As the younger driver approaches the intersection, he checks lanes and mirrors, gauges his speed, and turns the wheel in what seems to be a fluid, split-second motion.
Now compare your computer today with your first PC.
“You and I can do it very quickly, so it appears we're doing it simultaneously,” Dr. Pang said. “But if you slow it down like an old computer, it becomes very obvious that we're not doing all of these things at the same time.”
For a senior, the sequence slows.
Where's the signal? How far away is it? Where are the other cars? What is my speed? Is it too fast? Am I OK to change lanes? What about that big semi I just saw? What color is the light? How soon before it turns red?
And where was I going, anyway?
Add to that the trouble processing partial pictures - a bicycle wheel jutting out from between one of the parked cars, for example.
“You should be able to figure there's a bicyclist who might be coming along,” said Esther Wagner, a program analyst with NHTSA. An older person may “just see a wheel and not foresee what's behind it.”
The numbers tell the story: according to national statistics, in more than one of every four fatal accidents involving seniors in 2000, the senior driver was turning left.
Now throw into any multi-task type of traffic situation some very common medications used by seniors that can slow down reaction time.
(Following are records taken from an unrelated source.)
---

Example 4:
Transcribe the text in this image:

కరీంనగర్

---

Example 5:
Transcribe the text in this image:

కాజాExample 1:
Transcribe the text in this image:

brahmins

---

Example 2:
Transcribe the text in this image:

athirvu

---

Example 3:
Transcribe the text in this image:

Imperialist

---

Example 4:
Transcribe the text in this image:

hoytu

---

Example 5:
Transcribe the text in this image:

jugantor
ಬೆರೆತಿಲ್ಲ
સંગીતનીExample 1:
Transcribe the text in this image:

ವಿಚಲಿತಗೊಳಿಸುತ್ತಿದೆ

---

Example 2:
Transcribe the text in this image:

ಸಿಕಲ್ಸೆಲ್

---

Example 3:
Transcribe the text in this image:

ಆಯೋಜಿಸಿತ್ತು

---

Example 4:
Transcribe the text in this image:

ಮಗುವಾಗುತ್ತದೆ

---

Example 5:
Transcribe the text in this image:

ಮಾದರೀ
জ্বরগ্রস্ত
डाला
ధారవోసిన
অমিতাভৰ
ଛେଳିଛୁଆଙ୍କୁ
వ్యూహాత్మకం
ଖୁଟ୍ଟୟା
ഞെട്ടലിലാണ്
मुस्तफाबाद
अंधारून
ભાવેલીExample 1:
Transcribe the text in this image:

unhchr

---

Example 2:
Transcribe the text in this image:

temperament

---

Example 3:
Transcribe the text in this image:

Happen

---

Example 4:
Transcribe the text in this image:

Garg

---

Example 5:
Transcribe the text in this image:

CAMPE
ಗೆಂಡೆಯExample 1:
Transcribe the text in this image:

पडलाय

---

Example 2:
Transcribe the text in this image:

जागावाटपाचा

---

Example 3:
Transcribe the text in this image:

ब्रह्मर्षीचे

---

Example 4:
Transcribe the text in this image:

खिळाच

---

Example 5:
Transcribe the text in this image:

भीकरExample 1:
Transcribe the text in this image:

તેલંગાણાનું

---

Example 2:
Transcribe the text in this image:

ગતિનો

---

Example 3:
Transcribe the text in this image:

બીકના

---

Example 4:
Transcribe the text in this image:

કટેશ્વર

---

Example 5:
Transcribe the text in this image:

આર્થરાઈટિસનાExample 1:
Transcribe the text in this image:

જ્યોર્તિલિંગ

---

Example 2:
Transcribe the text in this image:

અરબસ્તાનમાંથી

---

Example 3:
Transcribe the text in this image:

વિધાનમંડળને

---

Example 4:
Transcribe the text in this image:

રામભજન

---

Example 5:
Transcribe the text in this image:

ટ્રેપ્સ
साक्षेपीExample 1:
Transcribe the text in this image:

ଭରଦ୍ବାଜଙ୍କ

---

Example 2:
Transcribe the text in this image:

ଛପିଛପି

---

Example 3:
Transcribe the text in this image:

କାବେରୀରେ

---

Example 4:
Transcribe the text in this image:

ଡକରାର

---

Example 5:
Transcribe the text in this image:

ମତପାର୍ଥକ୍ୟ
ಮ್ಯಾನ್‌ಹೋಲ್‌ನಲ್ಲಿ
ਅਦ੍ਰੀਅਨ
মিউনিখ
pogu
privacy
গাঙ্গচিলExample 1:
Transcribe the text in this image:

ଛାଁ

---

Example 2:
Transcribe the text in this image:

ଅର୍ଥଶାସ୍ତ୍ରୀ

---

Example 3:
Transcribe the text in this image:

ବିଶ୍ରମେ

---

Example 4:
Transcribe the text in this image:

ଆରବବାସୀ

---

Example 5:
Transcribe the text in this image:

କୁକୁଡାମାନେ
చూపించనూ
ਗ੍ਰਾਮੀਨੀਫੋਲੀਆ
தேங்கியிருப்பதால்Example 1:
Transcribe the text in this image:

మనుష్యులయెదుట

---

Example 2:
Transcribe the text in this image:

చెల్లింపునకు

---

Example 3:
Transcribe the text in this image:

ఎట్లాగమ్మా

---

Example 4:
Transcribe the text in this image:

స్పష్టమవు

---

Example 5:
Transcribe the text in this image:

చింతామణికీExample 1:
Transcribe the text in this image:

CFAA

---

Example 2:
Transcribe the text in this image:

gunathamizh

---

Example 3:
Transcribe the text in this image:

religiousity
And finally mix in the irate driver just a few feet behind who has now laid on the horn.
In those fatal crashes in 2000, the vehicle driven by the older person was more than three times as likely to be the one that was struck.
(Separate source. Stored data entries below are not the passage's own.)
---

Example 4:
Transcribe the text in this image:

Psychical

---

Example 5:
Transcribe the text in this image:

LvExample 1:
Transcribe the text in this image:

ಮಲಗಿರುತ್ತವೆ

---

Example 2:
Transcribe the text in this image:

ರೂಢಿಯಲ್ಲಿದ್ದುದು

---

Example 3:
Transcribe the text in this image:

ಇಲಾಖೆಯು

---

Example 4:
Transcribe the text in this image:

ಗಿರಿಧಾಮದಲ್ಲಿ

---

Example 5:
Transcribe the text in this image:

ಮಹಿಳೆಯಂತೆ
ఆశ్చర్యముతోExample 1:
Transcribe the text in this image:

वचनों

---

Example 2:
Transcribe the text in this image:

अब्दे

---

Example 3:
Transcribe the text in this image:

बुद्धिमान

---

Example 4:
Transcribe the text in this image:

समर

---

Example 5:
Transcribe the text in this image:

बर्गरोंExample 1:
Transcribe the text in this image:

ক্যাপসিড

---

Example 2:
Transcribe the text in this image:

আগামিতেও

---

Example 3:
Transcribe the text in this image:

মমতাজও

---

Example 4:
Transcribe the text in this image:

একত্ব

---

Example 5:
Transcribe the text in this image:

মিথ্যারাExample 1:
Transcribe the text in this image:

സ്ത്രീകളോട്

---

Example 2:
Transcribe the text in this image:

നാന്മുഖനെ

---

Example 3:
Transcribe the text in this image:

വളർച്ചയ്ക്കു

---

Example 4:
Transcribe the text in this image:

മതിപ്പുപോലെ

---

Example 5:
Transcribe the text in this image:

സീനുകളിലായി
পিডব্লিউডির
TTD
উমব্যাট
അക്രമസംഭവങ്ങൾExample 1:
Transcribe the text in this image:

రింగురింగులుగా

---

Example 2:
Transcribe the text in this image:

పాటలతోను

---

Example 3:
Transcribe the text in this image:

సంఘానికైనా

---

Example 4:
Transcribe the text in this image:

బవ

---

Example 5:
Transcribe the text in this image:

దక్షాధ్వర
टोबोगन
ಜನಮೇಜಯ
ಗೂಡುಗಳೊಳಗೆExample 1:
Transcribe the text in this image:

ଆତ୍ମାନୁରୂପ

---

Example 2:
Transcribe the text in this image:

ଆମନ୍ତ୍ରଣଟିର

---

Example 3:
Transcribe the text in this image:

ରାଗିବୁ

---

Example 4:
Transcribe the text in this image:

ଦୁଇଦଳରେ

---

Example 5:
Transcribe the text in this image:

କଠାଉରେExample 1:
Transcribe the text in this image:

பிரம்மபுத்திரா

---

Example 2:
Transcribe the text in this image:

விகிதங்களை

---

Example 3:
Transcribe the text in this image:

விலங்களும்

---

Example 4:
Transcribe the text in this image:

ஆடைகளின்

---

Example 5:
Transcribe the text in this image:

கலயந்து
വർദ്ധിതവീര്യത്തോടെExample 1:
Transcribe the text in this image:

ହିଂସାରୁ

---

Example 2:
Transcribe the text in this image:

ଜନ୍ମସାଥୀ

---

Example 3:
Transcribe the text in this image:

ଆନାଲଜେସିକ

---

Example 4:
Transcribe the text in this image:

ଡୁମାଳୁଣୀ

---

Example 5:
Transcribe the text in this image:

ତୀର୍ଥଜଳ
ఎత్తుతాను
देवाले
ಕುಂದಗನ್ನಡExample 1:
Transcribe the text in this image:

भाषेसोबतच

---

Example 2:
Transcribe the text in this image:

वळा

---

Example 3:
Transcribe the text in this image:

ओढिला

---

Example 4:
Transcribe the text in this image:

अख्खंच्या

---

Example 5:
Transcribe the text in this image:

“The biggest problem is driver distraction,” said Denis Driscoll, Ohio coordinator of the AARP Driver Safety Program.
He's talking about the other drivers: “those people putting on makeup, eating, and talking on cell phones.”
George Schaffer agrees. The retired paint shader recently took the course at Medical College of Ohio Hospitals.
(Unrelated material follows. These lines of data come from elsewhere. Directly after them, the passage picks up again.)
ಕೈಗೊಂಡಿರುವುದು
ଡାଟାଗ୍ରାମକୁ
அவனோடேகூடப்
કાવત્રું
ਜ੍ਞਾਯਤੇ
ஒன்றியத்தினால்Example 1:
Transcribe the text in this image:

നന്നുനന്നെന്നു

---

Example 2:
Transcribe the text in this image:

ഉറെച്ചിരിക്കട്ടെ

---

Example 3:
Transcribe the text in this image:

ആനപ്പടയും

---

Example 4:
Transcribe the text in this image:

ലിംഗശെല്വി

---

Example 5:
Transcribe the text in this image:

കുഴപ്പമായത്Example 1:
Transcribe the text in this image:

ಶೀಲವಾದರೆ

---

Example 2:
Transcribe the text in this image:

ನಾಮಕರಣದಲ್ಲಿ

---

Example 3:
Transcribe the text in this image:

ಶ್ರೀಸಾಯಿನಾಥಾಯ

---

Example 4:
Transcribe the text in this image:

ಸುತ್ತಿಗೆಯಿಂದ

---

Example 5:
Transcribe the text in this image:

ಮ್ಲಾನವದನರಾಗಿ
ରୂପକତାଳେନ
“A person needs eyes in the back of your head now,” he said. “You've got these irresponsible drivers right on your tail. They're not paying attention, they're impatient, and they're trying to make up time because they left the house too late.”
The good news in all of this is that many of the difficulties that some seniors face driving can be corrected - some of it very easily.
Certain exercises improve flexibility and strength. Vision and hearing loss often can be reversed.
And one of the best ways to tweak old driving skills is a national program provided through AARP, the nation's largest organization for older Americans.
The eight-hour course - formerly called 55 Alive - is voluntary and there is no driving test. Completing it can mean a reduction in insurance rates.
Many seniors began driving before current road signage, left turn lanes, or even turn signals. Some never took a driving test, said Bob Creason, a local instructor.
“The roads were different than what we know now,” he said.
Still, neither he nor a host of organizations studying traffic safety are pushing for required testing of seniors before their license is renewed because, simply, bad and good drivers are in all age groups.
“We have some very, very agile seniors out there,” Ms. Neundorfer said. “But that's not across the board.”
Only two states, Illinois and New Hampshire, require age-based tests, mandating drivers who are 75 or older to take a road test when renewing their licenses, Mr. King said.
In Ohio and Michigan, seniors with a clean driving record and no extra medical concerns renew their license like most drivers: with a simple eye test.
To help combat failing eyesight and slow reaction time for seniors - and in fact, other drivers - Lucas County road crews are replacing street signs throughout the county.
The letters are larger by 50 percent or more, and they are more than twice as reflective as the older signs.
Additionally, lighted signs are getting brighter and speed limit signs are getting bigger, Mr. King said.
It costs more. The street signs, for example, cost nearly twice as much, “but what's a person's life worth?” asked Mike Kashmer, a road crew supervisor.
Indeed, the discussion and action over seniors driving should, in fact, be proactive rather than reactive as the population grays, traffic safety advocates say.
That's why classes also educate seniors not only on when they should turn in the keys, but also on other modes of transportation.